Ein 33jähriger Serbe wollte als Drogenkurier einen Teil seiner Schulden tilgen. Der Plan ging nicht auf: Der Mann wurde gerade einmal zwei Tage nach der Einreise in die Schweiz verhaftet. Das Kreisgericht St. Gallen führte die Verhandlung von letzter Woche im sogenannten abgekürzten Verfahren durch. Es erhob die Anträge der Staatsanwaltschaft zum Urteil.

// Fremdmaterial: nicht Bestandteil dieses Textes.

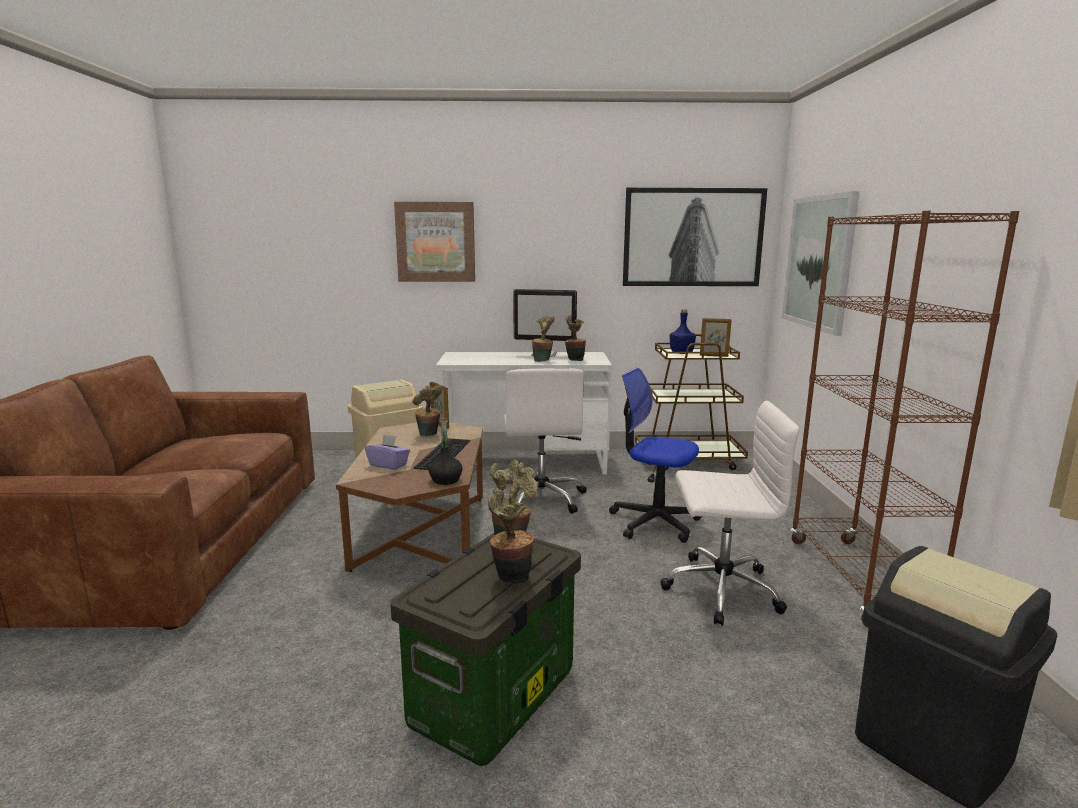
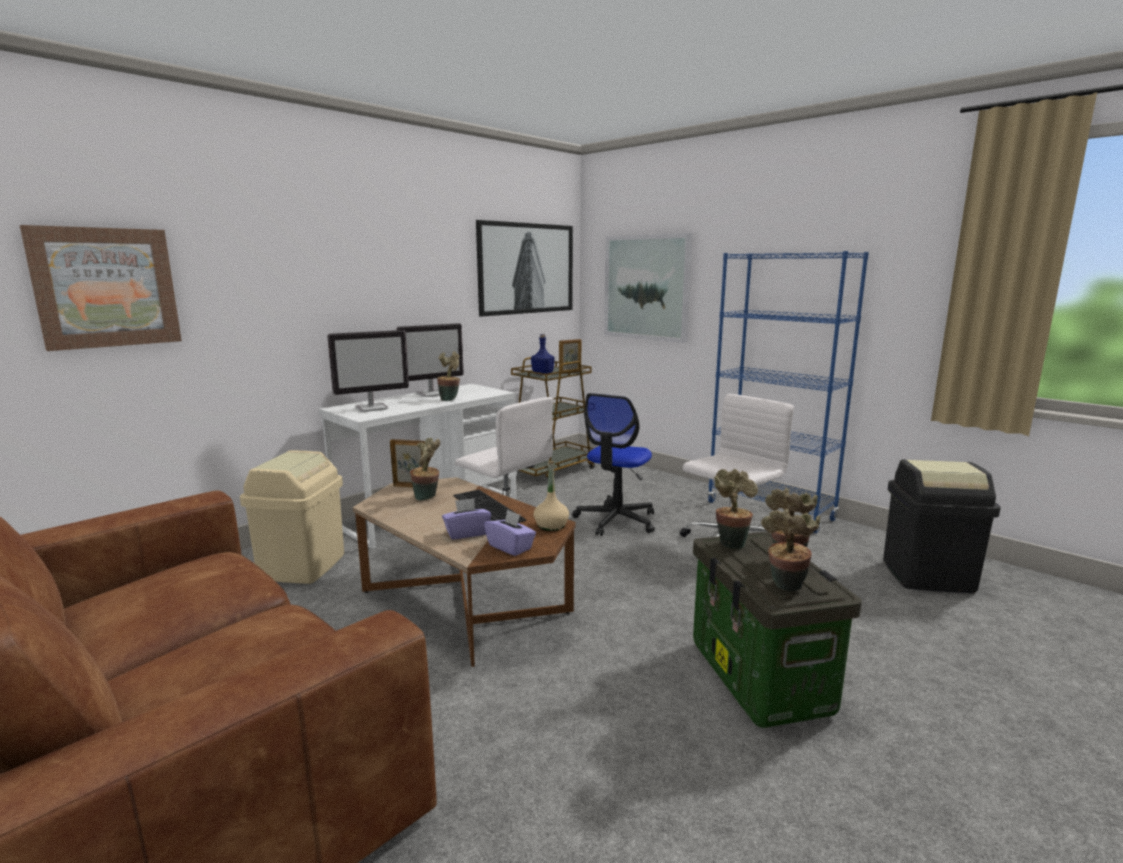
camera: 45 degrees left, 0 degrees up
picture [394,202,475,282] -> picture moved to [20,225,182,351]
black bottle [428,418,463,485] -> beige bottle [533,461,569,531]
potted plant [565,315,586,361] -> potted plant moved to [761,509,820,591]
office chair [609,368,702,543] -> office chair turned 45 degrees counterclockwise [572,393,655,536]
brown bookcase [790,211,1019,620] -> blue bookcase [707,251,869,533]
none -> monitor [327,330,409,412]
none -> purple tissue box [484,509,536,556]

Damit wurde der 33jährige Beschuldigte wegen schwerer Widerhandlung gegen das Betäubungsmittelgesetz zu einer bedingten Freiheitsstrafe von einem Jahr verurteilt. Die Probezeit beträgt zwei Jahre. Zudem hat er eine Busse von 600 Franken und die Verfahrenskosten von 11 700 Franken zu zahlen.

Drogenübergabe im Zug

Der 33-Jährige war am 9. Januar dieses Jahres von Skopje nach Memmingen gefahren. Dort setzte er sich in den Zug Richtung Schweiz. Auf der Fahrt von St. Margrethen nach St. Gallen übernahm er von einem Unbekannten zwanzig Portionen Heroingemisch à je 100 Gramm. Der Reinheitsgehalt betrug rund 19 Prozent. Noch bevor er die Drogen zwei Tage später in St. Gallen einem weiteren unbekannten Mann übergeben konnte, wurde der Kurier an der Straubenzeller Strasse von der Polizei kontrolliert und verhaftet.

Kredit für Steuerschulden

Er habe die Steuern für sein Haus nicht bezahlen können und deshalb bei einem Privatmann einen Kredit von 1000 Euro aufgenommen, erklärte der 33jährige Serbe. Als er das Geld nicht habe zurückzahlen können, habe ihm der Mann den Vorschlag gemacht, einen Kurierdienst in der Schweiz zu übernehmen. Er habe nicht im Detail gewusst, um was für ein Geschäft es sich handle. Vermutet habe er allerdings schon, dass es um etwas Illegales gehe. Für seinen «Job» sollten ihm von den Schulden 200 Euro erlassen werden. Vom Auftraggeber erhielt er das Flugticket nach Deutschland und die Anweisungen für das Vorgehen auf der Bahnfahrt in die Schweiz.

Aus der Stadt Nis

Der Beschuldigte lebt in der serbischen Stadt Nis. Fast wöchentlich beschäftige sich das Kreisgericht mit jungen Männern, die aus diesem Ort stammten und von einem professionellen Drogenhändlerring für Kurierdienste in die Schweiz geschickt würden, erklärte der Einzelrichter. Davon habe er nichts gewusst, betonte der Angeklagte. Er habe einfach keinen anderen Weg gesehen, wie er das geschuldete Geld zurückzahlen könne und habe sich deshalb auf den Vorschlag seines Kreditgebers eingelassen. Die Schulden haben sich durch den Ausflug in die Schweiz allerdings nicht verringert. Im Gegenteil: Durch die Kosten des Gerichtsverfahrens und die Busse wuchs der Schuldenberg von anfänglich 1000 Euro auf nun über 13 000 Franken an.

Aufklärungsarbeit leisten

Der Einzelrichter rief den Beschuldigten dazu auf, er solle in seinem Bekanntenkreis Aufklärungsarbeit leisten. Erzähle er in seiner Heimatstadt davon, wie fatal sich das Einlassen auf die Drogenhändler auswirke, könne er vielleicht andere junge Männer davor bewahren, sich ins gleiche Unglück zu stürzen. Der Beschuldigte befand sich bis zur Gerichtsverhandlung zuerst in Untersuchungs- und später in Sicherheitshaft. Er wird nun die Schweiz in den nächsten Tagen verlassen.